Correlation Between Federated Short and Cref Inflation
Can any of the company-specific risk be diversified away by investing in both Federated Short and Cref Inflation at the same time? Although using a correlation coefficient on its own may not help to predict future stock returns, this module helps to understand the diversifiable risk of combining Federated Short and Cref Inflation into the same portfolio, which is an essential part of the fundamental portfolio management process.
By analyzing existing cross correlation between Federated Short Term Income and Cref Inflation Linked Bond, you can compare the effects of market volatilities on Federated Short and Cref Inflation and check how they will diversify away market risk if combined in the same portfolio for a given time horizon.
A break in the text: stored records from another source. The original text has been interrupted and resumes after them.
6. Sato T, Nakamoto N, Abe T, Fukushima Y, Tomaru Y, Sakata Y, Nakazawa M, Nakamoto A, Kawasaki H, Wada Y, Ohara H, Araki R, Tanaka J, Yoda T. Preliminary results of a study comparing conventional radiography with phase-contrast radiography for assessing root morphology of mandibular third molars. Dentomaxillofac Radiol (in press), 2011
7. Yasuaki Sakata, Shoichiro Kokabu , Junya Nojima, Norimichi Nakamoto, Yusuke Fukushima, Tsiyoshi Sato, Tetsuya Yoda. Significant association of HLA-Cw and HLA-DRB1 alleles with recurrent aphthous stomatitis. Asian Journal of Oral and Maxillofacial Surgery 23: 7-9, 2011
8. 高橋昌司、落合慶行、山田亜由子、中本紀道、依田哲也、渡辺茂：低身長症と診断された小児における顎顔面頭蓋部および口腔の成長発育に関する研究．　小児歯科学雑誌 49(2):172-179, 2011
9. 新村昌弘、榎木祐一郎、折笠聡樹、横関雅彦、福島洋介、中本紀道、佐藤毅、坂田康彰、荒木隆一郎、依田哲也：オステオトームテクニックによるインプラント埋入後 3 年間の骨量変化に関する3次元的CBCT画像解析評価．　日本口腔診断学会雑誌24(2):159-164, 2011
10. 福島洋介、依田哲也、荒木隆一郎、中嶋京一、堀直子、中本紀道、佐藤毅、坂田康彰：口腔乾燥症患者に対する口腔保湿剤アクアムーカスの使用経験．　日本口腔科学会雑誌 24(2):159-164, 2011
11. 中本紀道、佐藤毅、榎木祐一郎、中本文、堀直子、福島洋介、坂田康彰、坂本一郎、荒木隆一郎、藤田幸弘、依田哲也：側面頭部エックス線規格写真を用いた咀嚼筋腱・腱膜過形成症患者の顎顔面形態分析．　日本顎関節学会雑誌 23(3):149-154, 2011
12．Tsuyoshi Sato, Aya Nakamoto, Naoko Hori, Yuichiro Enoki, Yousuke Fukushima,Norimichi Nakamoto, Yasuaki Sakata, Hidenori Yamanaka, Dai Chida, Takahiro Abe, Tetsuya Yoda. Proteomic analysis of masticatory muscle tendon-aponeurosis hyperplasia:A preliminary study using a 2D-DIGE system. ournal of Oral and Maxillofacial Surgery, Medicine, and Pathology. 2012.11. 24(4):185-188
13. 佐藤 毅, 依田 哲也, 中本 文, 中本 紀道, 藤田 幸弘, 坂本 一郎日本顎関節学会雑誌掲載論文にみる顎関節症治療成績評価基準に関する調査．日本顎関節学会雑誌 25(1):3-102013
You can also utilize pair trading strategies of matching a long position in Federated Short with a short position of Cref Inflation. Check out your portfolio center. Please also check ongoing floating volatility patterns of Federated Short and Cref Inflation.
Diversification Opportunities for Federated Short and Cref Inflation
0.84 | Correlation Coefficient |
Very poor diversification
The 3 months correlation between Federated and Cref is 0.84. Overlapping area represents the amount of risk that can be diversified away by holding Federated Short Term Income and Cref Inflation Linked Bond in the same portfolio, assuming nothing else is changed. The correlation between historical prices or returns on Cref Inflation Linked and Federated Short is a relative statistical measure of the degree to which these equity instruments tend to move together. The correlation coefficient measures the extent to which returns on Federated Short Term Income are associated (or correlated) with Cref Inflation. Values of the correlation coefficient range from -1 to +1, where. The correlation of zero (0) is possible when the price movement of Cref Inflation Linked has no effect on the direction of Federated Short i.e., Federated Short and Cref Inflation go up and down completely randomly.
Pair Corralation between Federated Short and Cref Inflation
Assuming the 90 days horizon Federated Short is expected to generate 1.19 times less return on investment than Cref Inflation. But when comparing it to its historical volatility, Federated Short Term Income is 1.62 times less risky than Cref Inflation. It trades about 0.13 of its potential returns per unit of risk. Cref Inflation Linked Bond is currently generating about 0.09 of returns per unit of risk over similar time horizon. If you would invest 8,829 in Cref Inflation Linked Bond on May 1, 2025 and sell it today you would earn a total of 100.00 from holding Cref Inflation Linked Bond or generate 1.13% return on investment over 90 days.
Time Period | 3 Months [change] |
Direction | Moves Together |
Strength | Strong |
Accuracy | 98.39% |
Values | Daily Returns |
Federated Short Term Income vs. Cref Inflation Linked Bond
Performance |
Timeline |
Federated Short Term |
Cref Inflation Linked |
Federated Short and Cref Inflation Volatility Contrast
Predicted Return Density |
Returns |
Pair Trading with Federated Short and Cref Inflation
The main advantage of trading using opposite Federated Short and Cref Inflation positions is that it hedges away some unsystematic risk. Because of two separate transactions, even if Federated Short position performs unexpectedly, Cref Inflation can make up some of the losses. Pair trading also minimizes risk from directional movements in the market. For example, if an entire industry or sector drops because of unexpected headlines, the short position in Cref Inflation will offset losses from the drop in Cref Inflation's long position.Federated Short vs. Vy Blackrock Inflation | Federated Short vs. Pimco Inflation Response | Federated Short vs. Ab Bond Inflation | Federated Short vs. Cref Inflation Linked Bond |
Cref Inflation vs. Ab Bond Inflation | Cref Inflation vs. Inflation Protection Fund | Cref Inflation vs. Ab Bond Inflation | Cref Inflation vs. Pimco Inflation Response |
Check out your portfolio center.Note that this page's information should be used as a complementary analysis to find the right mix of equity instruments to add to your existing portfolios or create a brand new portfolio. You can also try the Companies Directory module to evaluate performance of over 100,000 Stocks, Funds, and ETFs against different fundamentals.